**GIVEN INSTRUCTION 1:** According to the passage on hot and cold data, where is cold data stored?
**GIVEN INSTRUCTION 2:** Write the next part of the passage on hot and cold data, starting right after its final sentence.

====== PASSAGE PROVIDED ======

Hot Data VS Cold Data

For each event log, Users may set the data timeframe to keep in memory for faster analysis.

The data is divided into hot and cold data. Hot data is defined as the most recent data that is analyzed frequently. Hot data is stored in memory to allow faster analysis. On the other hand, cold data is defined as old data that is not analyzed frequently. Cold data is stored on disk, which may lead to a slower analysis.

Dividing data into hot and cold allows faster analysis of the most recent and interesting data in memory without running into memory shortage issues, caused by loading all data in memory.

Setting Hot Data Window Size

Users may set the hot data window size to unlimited to load and analyze all data in memory. This is suitable for smaller event logs. Alternatively, Users may set the hot data window size to a fixed number of months or years, in which case, the most recent data that falls into the hot data window is loaded in memory. For example, if the hot data window size is set to six months, the cases that have started within the last six months are considered as hot data and loaded in memory.

It is recommended to set the hot data window size such that it is large enough to keep the most frequently analyzed data in memory to speed up the user's regular analysis. An estimate of the memory usage of hot data is provided to assist you with setting the hot data window size and with avoiding running out of memory.

Default VS Custom Timeframe For Analysis

When opening an event log, by default, only the data that falls within the hot data window is included in the analysis, provided that the hot data window is not set to zero month/year. This is to allow faster opening of an event log, as well as faster analysis of the most recent and interesting data. On the other hand, if the hot data window is set to zero month/year, by default, all (cold) data will be included in the analysis, which may lead to slower opening of an event log and slower analysis.

====== RECORDED DATA ======

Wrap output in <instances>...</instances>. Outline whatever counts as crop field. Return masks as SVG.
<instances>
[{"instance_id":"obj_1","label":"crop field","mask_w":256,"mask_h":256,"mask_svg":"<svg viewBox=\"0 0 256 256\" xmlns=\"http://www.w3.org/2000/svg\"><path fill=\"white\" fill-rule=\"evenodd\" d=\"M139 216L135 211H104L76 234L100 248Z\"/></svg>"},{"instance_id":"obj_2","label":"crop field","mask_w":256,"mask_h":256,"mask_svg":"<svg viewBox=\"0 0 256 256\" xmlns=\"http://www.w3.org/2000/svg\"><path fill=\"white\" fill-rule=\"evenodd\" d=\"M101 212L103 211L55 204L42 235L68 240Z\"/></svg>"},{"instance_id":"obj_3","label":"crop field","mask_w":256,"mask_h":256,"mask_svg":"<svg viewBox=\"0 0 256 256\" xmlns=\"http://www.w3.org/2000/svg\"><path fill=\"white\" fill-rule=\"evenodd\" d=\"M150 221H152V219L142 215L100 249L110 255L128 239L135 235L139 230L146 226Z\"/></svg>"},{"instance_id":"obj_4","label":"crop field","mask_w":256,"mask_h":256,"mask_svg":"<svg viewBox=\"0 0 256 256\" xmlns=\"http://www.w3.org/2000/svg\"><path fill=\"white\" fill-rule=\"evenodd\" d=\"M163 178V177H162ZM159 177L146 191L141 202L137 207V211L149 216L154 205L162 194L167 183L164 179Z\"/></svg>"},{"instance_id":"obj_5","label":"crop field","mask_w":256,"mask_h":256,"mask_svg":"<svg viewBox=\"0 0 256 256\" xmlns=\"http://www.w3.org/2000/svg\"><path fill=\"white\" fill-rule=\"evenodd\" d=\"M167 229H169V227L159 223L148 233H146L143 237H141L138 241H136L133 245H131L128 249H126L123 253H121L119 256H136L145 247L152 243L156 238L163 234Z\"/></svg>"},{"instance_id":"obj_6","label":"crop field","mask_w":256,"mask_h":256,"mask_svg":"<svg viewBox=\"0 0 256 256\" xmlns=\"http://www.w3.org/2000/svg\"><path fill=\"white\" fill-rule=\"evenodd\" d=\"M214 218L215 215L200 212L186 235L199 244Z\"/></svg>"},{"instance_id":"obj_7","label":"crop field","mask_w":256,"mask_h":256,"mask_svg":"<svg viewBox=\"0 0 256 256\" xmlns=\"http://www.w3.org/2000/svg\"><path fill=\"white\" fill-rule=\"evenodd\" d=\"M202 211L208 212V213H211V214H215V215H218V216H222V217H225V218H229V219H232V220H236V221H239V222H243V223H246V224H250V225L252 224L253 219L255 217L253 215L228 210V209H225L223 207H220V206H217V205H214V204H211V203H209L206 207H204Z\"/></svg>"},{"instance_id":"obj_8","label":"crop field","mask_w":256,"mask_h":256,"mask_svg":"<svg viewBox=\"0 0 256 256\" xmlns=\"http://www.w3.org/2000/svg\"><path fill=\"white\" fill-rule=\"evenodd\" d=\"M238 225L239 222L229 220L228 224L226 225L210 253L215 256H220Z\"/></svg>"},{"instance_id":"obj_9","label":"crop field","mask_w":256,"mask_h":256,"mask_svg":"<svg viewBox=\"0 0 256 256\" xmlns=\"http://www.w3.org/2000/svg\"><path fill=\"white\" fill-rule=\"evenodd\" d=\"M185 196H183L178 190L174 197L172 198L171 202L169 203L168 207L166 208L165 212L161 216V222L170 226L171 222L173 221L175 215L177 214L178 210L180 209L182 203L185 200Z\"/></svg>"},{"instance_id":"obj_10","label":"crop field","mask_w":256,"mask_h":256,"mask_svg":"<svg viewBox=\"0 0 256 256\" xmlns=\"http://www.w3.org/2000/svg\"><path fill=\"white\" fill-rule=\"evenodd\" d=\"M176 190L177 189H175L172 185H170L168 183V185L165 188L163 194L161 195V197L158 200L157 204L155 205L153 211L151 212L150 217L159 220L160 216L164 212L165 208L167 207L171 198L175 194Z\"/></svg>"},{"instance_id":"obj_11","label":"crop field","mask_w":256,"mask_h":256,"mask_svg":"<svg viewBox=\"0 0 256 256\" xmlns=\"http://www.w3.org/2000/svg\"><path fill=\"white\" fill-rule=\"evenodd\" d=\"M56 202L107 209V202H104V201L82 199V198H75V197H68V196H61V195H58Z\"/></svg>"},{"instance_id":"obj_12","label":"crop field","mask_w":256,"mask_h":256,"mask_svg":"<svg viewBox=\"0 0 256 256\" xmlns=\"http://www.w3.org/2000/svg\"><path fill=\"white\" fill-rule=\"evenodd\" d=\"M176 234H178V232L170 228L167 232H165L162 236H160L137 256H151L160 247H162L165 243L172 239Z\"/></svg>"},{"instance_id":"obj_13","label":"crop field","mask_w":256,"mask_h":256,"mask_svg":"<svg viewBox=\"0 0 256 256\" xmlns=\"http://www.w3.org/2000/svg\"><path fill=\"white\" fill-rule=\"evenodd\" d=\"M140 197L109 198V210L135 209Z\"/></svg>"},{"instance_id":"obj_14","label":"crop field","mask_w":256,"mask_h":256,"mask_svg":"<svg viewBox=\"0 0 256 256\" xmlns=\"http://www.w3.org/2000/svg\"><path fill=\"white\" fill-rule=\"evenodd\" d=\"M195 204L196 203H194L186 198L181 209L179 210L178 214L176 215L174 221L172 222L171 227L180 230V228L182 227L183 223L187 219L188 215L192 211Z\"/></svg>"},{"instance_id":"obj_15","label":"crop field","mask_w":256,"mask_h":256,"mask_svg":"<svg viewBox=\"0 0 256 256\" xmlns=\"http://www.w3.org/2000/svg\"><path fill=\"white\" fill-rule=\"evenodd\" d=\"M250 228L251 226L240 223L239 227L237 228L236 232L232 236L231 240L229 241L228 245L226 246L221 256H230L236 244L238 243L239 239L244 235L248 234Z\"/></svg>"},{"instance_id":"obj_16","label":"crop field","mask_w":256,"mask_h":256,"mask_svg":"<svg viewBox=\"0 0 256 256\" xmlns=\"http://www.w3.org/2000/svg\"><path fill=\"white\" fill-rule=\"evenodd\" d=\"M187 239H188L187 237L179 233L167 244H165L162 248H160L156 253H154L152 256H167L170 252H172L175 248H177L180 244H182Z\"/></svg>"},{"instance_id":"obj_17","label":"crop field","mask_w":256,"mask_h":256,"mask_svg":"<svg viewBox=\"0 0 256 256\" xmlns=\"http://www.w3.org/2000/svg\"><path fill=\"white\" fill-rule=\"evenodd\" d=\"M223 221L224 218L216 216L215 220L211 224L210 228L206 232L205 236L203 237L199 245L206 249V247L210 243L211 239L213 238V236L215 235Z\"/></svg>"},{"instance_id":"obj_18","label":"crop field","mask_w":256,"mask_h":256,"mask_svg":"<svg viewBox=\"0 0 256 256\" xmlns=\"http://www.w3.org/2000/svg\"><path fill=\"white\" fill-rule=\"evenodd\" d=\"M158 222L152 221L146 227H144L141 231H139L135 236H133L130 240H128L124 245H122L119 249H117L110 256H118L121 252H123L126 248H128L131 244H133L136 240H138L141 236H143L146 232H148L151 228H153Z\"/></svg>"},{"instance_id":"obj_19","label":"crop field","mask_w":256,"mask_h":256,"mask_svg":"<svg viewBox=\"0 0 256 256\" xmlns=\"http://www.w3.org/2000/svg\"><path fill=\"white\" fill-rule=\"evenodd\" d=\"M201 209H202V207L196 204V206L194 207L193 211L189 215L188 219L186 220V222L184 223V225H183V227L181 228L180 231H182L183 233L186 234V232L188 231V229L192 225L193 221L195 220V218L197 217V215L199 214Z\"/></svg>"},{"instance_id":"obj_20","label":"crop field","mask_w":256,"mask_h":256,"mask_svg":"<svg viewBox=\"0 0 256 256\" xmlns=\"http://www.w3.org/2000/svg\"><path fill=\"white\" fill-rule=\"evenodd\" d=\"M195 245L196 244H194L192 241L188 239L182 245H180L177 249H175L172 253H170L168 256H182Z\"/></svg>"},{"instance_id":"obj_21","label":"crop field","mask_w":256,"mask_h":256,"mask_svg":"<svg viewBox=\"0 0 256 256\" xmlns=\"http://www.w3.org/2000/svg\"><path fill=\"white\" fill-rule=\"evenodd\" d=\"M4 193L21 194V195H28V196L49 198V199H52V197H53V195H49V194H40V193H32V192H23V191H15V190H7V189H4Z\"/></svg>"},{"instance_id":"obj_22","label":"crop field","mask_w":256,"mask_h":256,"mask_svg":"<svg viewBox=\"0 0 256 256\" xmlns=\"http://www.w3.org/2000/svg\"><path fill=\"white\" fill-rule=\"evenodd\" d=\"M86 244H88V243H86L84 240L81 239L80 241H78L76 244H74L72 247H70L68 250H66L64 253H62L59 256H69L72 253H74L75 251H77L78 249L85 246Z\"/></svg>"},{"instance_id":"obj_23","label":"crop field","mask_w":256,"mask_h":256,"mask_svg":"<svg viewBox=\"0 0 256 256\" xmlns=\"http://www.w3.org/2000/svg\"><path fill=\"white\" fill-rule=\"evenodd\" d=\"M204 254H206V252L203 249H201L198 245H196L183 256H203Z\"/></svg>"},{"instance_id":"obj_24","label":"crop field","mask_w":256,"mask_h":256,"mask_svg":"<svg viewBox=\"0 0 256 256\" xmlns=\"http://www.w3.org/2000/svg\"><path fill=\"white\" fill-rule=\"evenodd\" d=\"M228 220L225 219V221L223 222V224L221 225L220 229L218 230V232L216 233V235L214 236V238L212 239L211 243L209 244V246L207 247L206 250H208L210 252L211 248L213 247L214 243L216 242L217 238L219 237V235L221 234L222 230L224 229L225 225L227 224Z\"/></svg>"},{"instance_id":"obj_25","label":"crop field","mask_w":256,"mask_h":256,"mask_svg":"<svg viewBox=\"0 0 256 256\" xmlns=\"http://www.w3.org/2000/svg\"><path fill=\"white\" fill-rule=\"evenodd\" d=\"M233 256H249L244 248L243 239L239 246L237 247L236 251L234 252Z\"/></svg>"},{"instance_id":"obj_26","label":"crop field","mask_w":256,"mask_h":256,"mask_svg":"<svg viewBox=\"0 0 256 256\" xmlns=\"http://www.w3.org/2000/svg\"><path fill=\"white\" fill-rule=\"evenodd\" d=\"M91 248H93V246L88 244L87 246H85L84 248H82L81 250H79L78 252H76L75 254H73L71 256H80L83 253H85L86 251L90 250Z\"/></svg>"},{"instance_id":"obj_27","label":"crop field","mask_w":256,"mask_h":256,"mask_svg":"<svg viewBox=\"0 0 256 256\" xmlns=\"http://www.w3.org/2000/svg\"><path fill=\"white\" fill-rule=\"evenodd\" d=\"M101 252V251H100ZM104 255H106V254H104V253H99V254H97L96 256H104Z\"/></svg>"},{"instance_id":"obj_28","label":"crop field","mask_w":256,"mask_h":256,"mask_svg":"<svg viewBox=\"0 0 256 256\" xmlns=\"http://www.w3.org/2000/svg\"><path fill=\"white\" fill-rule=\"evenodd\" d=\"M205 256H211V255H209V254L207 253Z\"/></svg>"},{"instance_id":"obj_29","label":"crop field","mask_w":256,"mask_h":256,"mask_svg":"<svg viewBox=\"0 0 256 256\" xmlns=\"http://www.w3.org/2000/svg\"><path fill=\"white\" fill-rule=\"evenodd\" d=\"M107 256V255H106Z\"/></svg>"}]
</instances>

======

**ANSWER 1:** Cold data is stored on disk.

**ANSWER 2:**
After opening an event log, each user may select a custom data timeframe if they need to perform their analysis on data that is not included in the default timeframe. Their selected data timeframe can include hot data, cold data, or a combination of both. For example, if the hot data window is set to six months, by default, only the cases that fall in the hot data window (which are cases that started in the last six months) are included in the analysis. Now, if a user wants to perform their analysis on the data from the last twelve months, after the log is opened, they can manually specify a custom data timeframe of the last twelve months (that includes six months of cold data and six months of hot data).

Changes are not immediate

Note that changes applied to the hot data window of an event log do not immediately take effect if the event log is currently being used by a User, or it is still inside the application cache.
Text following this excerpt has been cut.